[Stored dataset items]
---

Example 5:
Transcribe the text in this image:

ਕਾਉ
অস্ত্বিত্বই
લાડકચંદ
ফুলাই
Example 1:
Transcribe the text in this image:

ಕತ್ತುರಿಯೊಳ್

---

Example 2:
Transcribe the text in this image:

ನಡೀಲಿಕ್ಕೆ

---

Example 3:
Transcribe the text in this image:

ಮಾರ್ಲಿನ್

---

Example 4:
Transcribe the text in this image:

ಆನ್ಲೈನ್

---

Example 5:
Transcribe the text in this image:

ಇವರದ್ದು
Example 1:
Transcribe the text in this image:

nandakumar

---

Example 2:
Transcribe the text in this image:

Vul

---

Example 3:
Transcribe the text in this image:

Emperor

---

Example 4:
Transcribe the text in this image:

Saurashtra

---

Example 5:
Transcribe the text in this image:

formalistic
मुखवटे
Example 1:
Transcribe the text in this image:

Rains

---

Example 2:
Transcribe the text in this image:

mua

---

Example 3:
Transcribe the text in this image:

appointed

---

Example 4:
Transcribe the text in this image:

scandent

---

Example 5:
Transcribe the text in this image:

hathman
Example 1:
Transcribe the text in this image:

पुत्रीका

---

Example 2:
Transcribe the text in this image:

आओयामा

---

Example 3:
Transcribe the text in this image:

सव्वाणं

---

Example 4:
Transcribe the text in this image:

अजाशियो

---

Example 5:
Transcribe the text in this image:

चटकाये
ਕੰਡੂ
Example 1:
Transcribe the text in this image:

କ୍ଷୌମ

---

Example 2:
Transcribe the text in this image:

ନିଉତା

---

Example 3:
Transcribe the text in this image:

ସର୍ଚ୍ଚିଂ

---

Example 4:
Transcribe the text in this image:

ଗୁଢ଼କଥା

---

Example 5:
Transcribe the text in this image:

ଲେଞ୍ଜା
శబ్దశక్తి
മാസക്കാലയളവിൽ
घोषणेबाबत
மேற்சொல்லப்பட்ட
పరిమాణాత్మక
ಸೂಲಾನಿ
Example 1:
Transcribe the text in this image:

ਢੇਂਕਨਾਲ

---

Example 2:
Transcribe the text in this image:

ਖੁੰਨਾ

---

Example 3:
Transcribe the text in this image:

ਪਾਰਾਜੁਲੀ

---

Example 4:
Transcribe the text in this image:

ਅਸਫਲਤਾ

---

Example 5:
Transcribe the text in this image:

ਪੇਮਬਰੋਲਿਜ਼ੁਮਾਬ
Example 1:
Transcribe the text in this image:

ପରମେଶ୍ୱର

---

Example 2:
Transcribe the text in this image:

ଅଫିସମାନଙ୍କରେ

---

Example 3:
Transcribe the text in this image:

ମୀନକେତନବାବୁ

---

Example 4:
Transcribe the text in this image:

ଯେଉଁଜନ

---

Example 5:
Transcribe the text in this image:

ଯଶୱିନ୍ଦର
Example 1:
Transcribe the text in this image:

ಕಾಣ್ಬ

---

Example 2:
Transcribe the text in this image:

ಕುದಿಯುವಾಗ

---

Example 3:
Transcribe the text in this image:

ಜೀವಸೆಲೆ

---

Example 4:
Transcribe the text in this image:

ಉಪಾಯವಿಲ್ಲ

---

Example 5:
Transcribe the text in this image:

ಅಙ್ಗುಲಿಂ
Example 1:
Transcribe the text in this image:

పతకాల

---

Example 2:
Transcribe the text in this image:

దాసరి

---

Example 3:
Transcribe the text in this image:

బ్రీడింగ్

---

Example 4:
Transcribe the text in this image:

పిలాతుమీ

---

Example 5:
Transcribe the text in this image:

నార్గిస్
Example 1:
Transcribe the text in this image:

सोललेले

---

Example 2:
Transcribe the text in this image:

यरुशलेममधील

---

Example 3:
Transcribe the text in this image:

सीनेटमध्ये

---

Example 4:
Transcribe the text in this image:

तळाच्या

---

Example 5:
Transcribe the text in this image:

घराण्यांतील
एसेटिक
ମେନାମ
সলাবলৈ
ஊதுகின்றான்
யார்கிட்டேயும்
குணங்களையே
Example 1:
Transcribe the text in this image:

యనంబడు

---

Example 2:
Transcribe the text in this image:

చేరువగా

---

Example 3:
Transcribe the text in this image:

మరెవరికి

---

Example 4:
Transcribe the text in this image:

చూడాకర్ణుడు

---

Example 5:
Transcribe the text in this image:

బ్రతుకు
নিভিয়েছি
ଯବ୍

* _Task statement_: Print the records again without any change, starting with their first line and going on through the line that contains "ਪੇਮਬਰੋਲਿਜ਼ੁਮਾਬ", with that line included.

* _Written answer_:
---

Example 5:
Transcribe the text in this image:

ਕਾਉ
অস্ত্বিত্বই
લાડકચંદ
ফুলাই
Example 1:
Transcribe the text in this image:

ಕತ್ತುರಿಯೊಳ್

---

Example 2:
Transcribe the text in this image:

ನಡೀಲಿಕ್ಕೆ

---

Example 3:
Transcribe the text in this image:

ಮಾರ್ಲಿನ್

---

Example 4:
Transcribe the text in this image:

ಆನ್ಲೈನ್

---

Example 5:
Transcribe the text in this image:

ಇವರದ್ದು
Example 1:
Transcribe the text in this image:

nandakumar

---

Example 2:
Transcribe the text in this image:

Vul

---

Example 3:
Transcribe the text in this image:

Emperor

---

Example 4:
Transcribe the text in this image:

Saurashtra

---

Example 5:
Transcribe the text in this image:

formalistic
मुखवटे
Example 1:
Transcribe the text in this image:

Rains

---

Example 2:
Transcribe the text in this image:

mua

---

Example 3:
Transcribe the text in this image:

appointed

---

Example 4:
Transcribe the text in this image:

scandent

---

Example 5:
Transcribe the text in this image:

hathman
Example 1:
Transcribe the text in this image:

पुत्रीका

---

Example 2:
Transcribe the text in this image:

आओयामा

---

Example 3:
Transcribe the text in this image:

सव्वाणं

---

Example 4:
Transcribe the text in this image:

अजाशियो

---

Example 5:
Transcribe the text in this image:

चटकाये
ਕੰਡੂ
Example 1:
Transcribe the text in this image:

କ୍ଷୌମ

---

Example 2:
Transcribe the text in this image:

ନିଉତା

---

Example 3:
Transcribe the text in this image:

ସର୍ଚ୍ଚିଂ

---

Example 4:
Transcribe the text in this image:

ଗୁଢ଼କଥା

---

Example 5:
Transcribe the text in this image:

ଲେଞ୍ଜା
శబ్దశక్తి
മാസക്കാലയളവിൽ
घोषणेबाबत
மேற்சொல்லப்பட்ட
పరిమాణాత్మక
ಸೂಲಾನಿ
Example 1:
Transcribe the text in this image:

ਢੇਂਕਨਾਲ

---

Example 2:
Transcribe the text in this image:

ਖੁੰਨਾ

---

Example 3:
Transcribe the text in this image:

ਪਾਰਾਜੁਲੀ

---

Example 4:
Transcribe the text in this image:

ਅਸਫਲਤਾ

---

Example 5:
Transcribe the text in this image:

ਪੇਮਬਰੋਲਿਜ਼ੁਮਾਬ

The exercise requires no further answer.